begin Selected text
Grocery on Distributed Algorithms

T1: Basics about Entropy

Reminder: This post contains 3405 words · 10 min read · by Xianbin

This post give some basic knowledge on entropy.

Conditional Entropy

\[\textbf{H}(Y\mid X) = -\sum_{x\in X} H(Y\mid x) p(x) = - \sum_{x\in X}p(x) \sum_{y\in Y}p(y\mid x) \log p(y\mid x) \\= -\sum_{x\in X}\sum_{y\in Y} p(y\mid x) \log p(y\mid x) = - \mathbb{E}\big(\log p(Y \mid X)\big)\]

Joint Entropy

Let \(X,Y\) be two random variables. \(\textup{H}(X,Y) =-\sum_x\sum_yp(x,y)\log p(x,y) = -\mathbb{E}\log p(X,Y)\)
end Selected text
begin Listed records
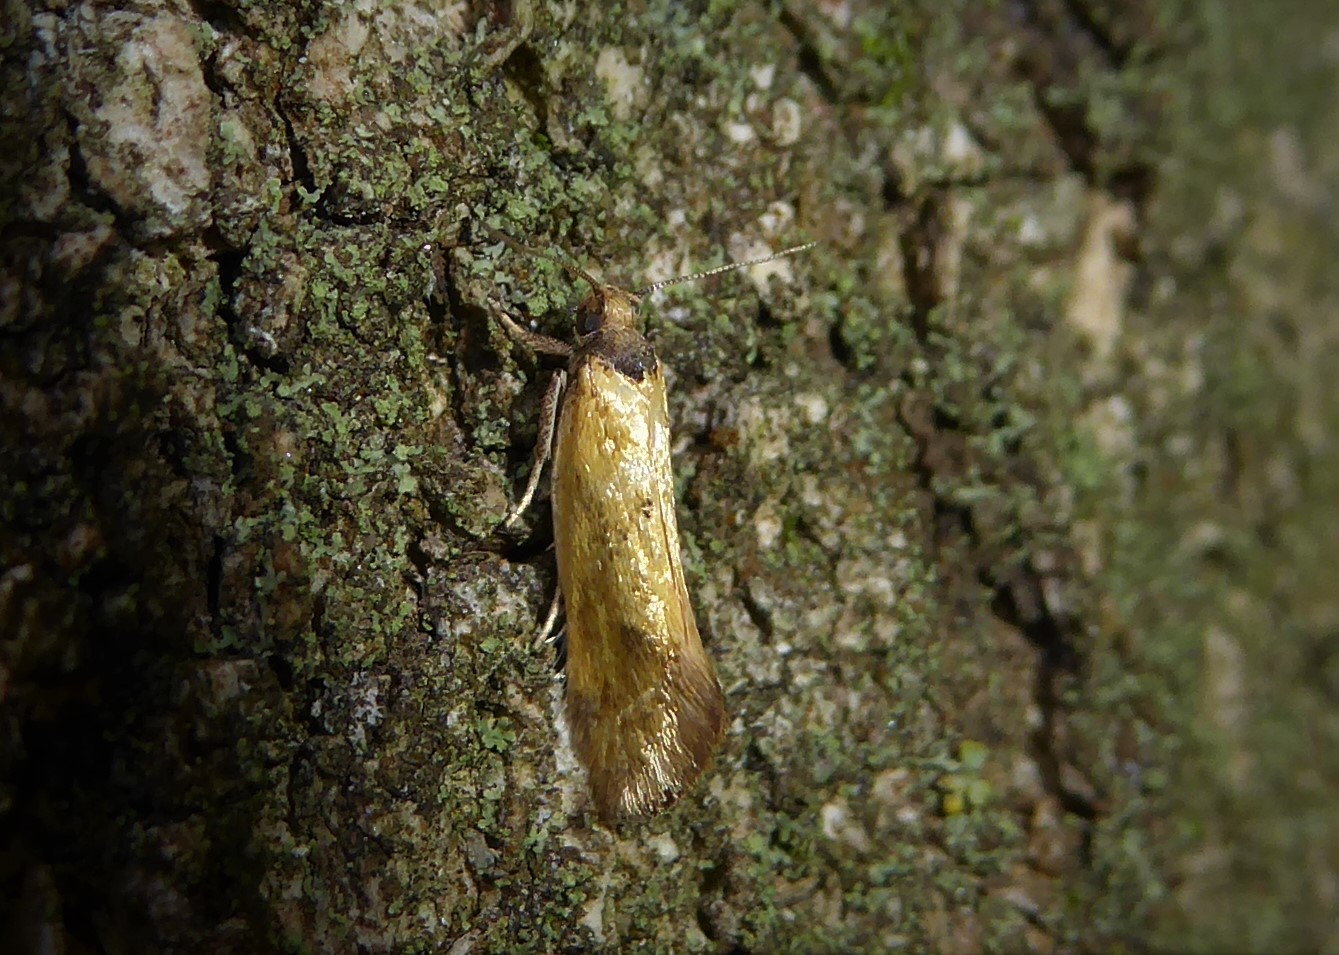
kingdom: Animalia
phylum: Arthropoda
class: Insecta
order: Lepidoptera
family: Oecophoridae
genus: Tingena
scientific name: Tingena melinella
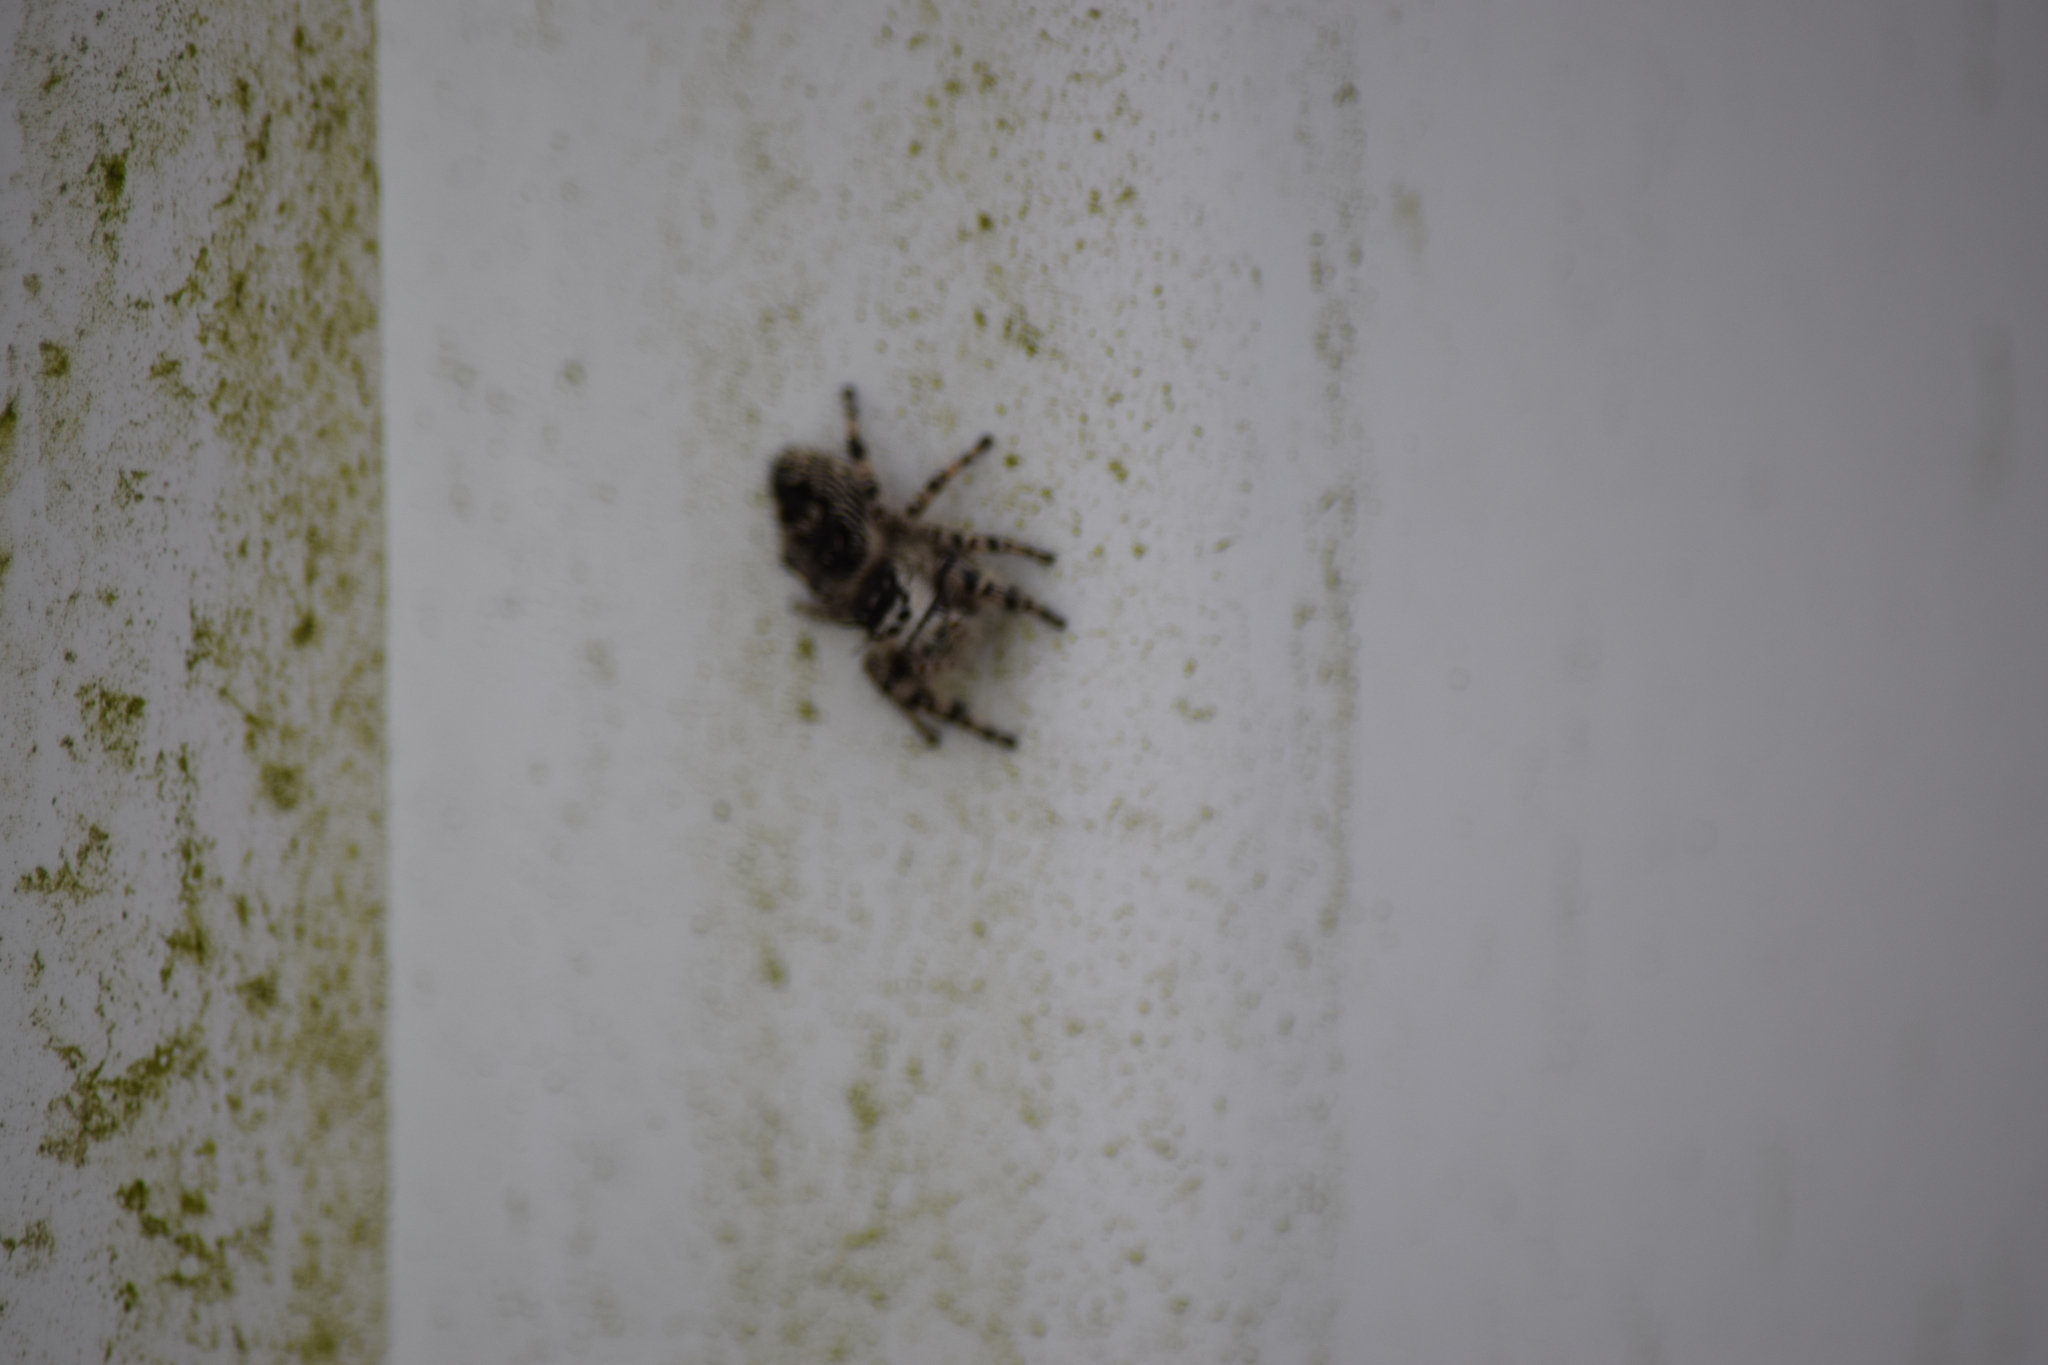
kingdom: Animalia
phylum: Arthropoda
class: Arachnida
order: Araneae
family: Salticidae
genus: Phidippus
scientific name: Phidippus otiosus
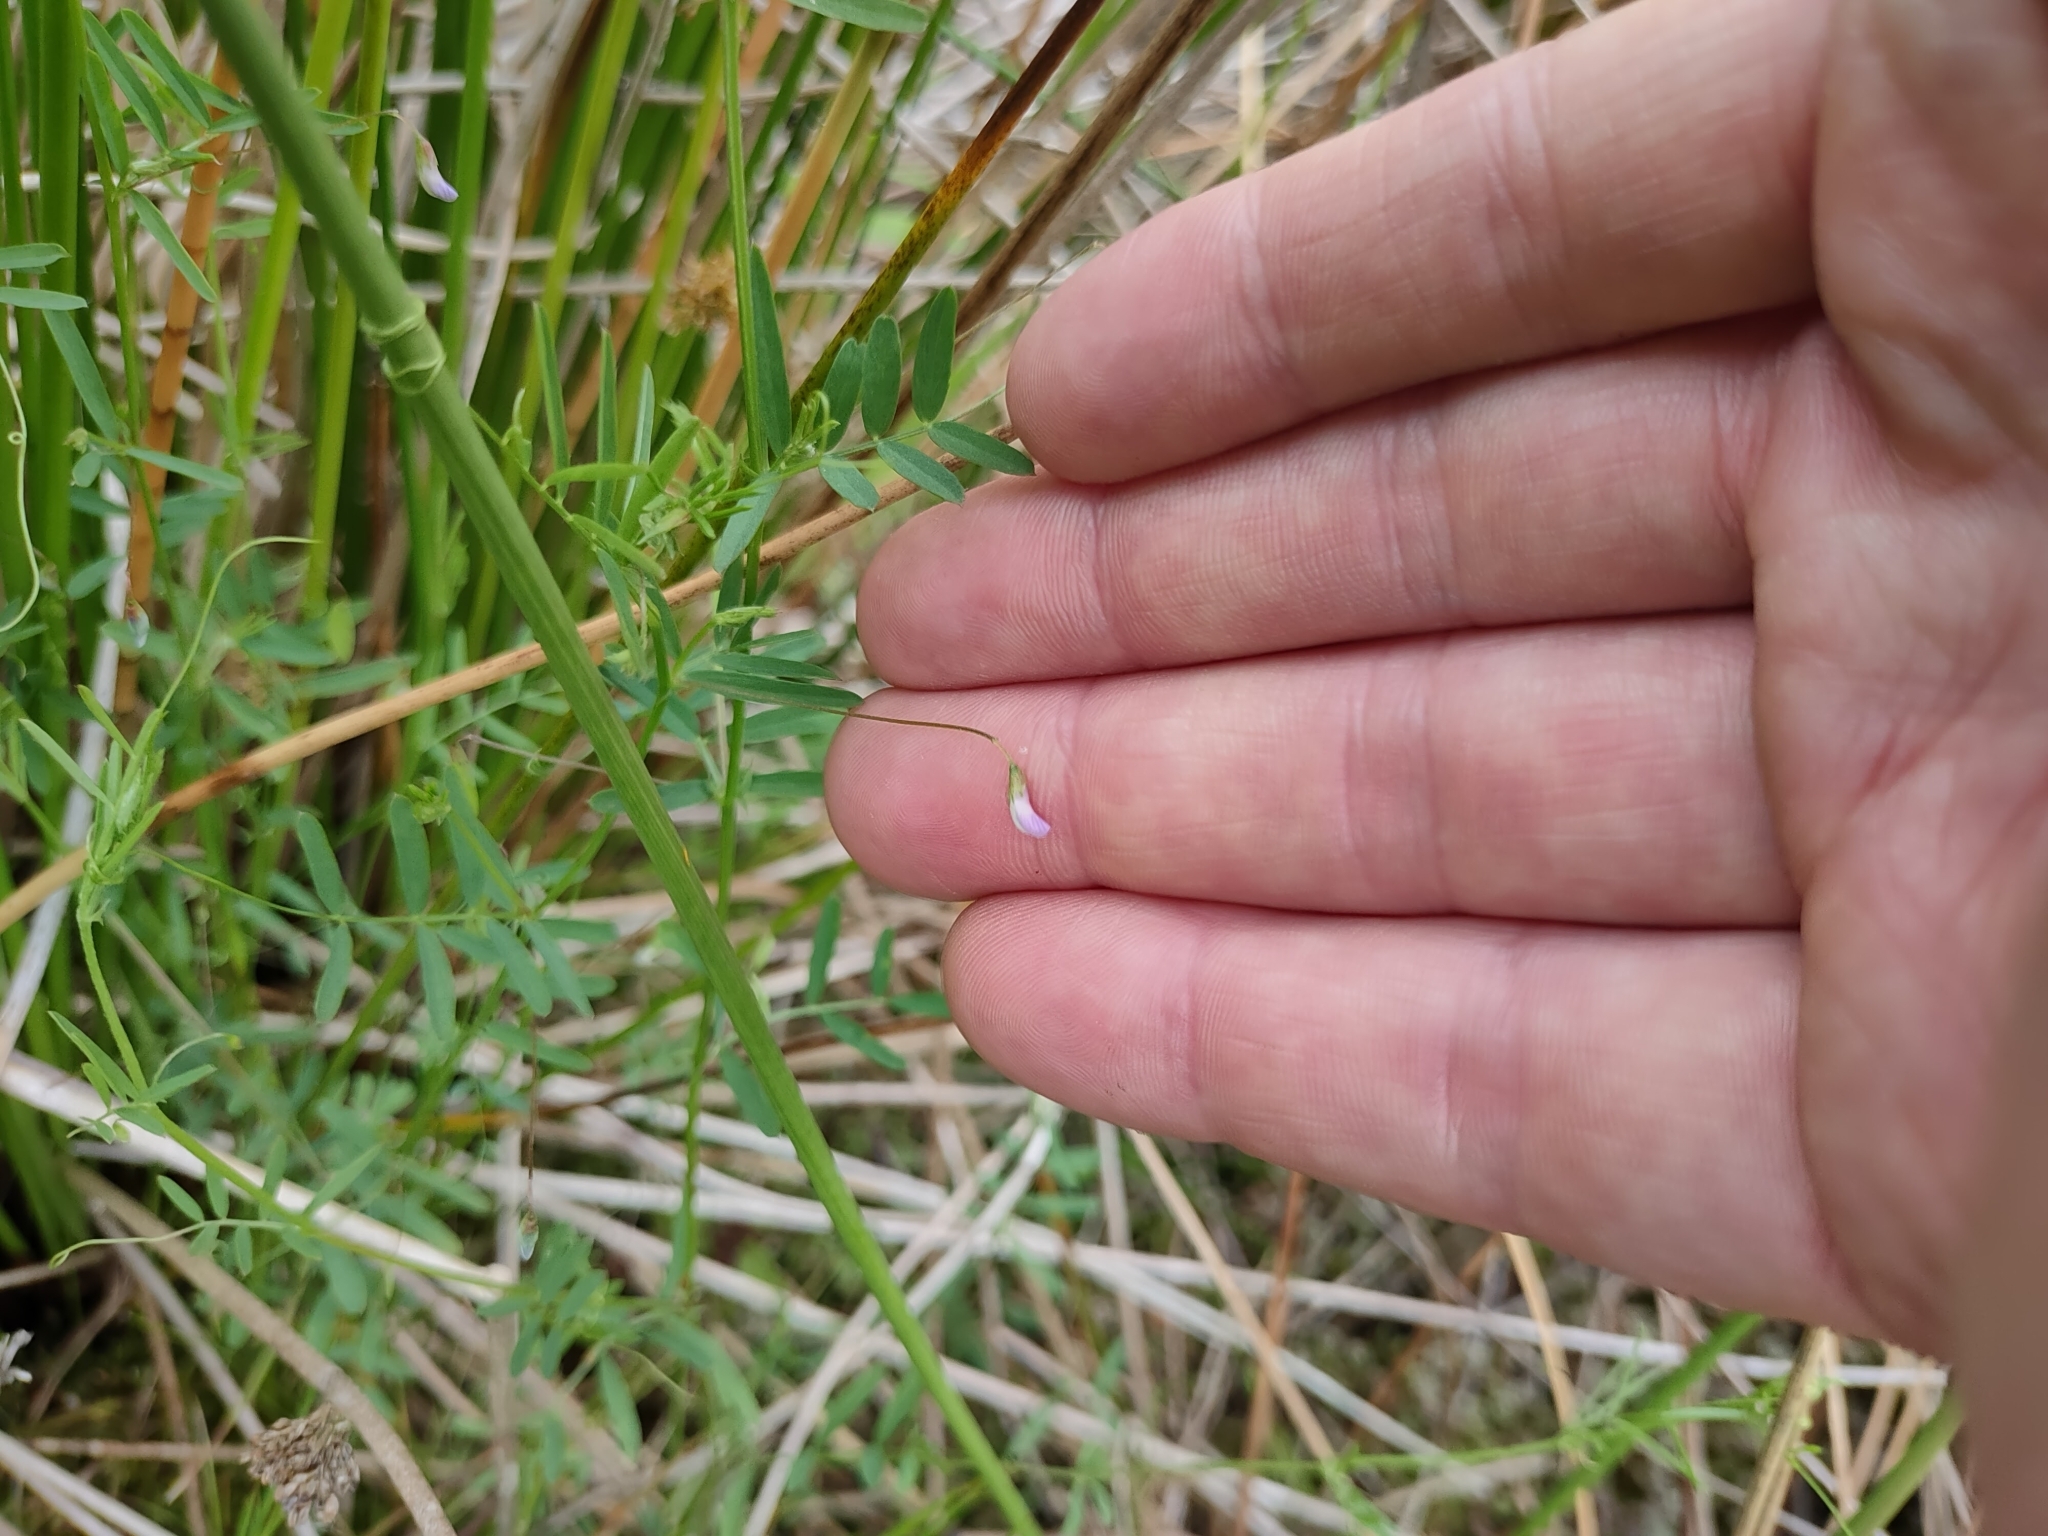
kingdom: Plantae
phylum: Tracheophyta
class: Magnoliopsida
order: Fabales
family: Fabaceae
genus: Vicia
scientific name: Vicia tetrasperma
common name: Smooth tare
end Listed records
Written request:
Answer these about the entropy post:
(a) What word count and reading time does the reminder line give?
(b) What two letters are used for the random variables in the joint entropy section?
(c) What expectation is the joint entropy written as?

Result below:
(a) 3405 words and a 10 min read.
(b) \(X\) and \(Y\).
(c) \(-\mathbb{E}\log p(X,Y)\).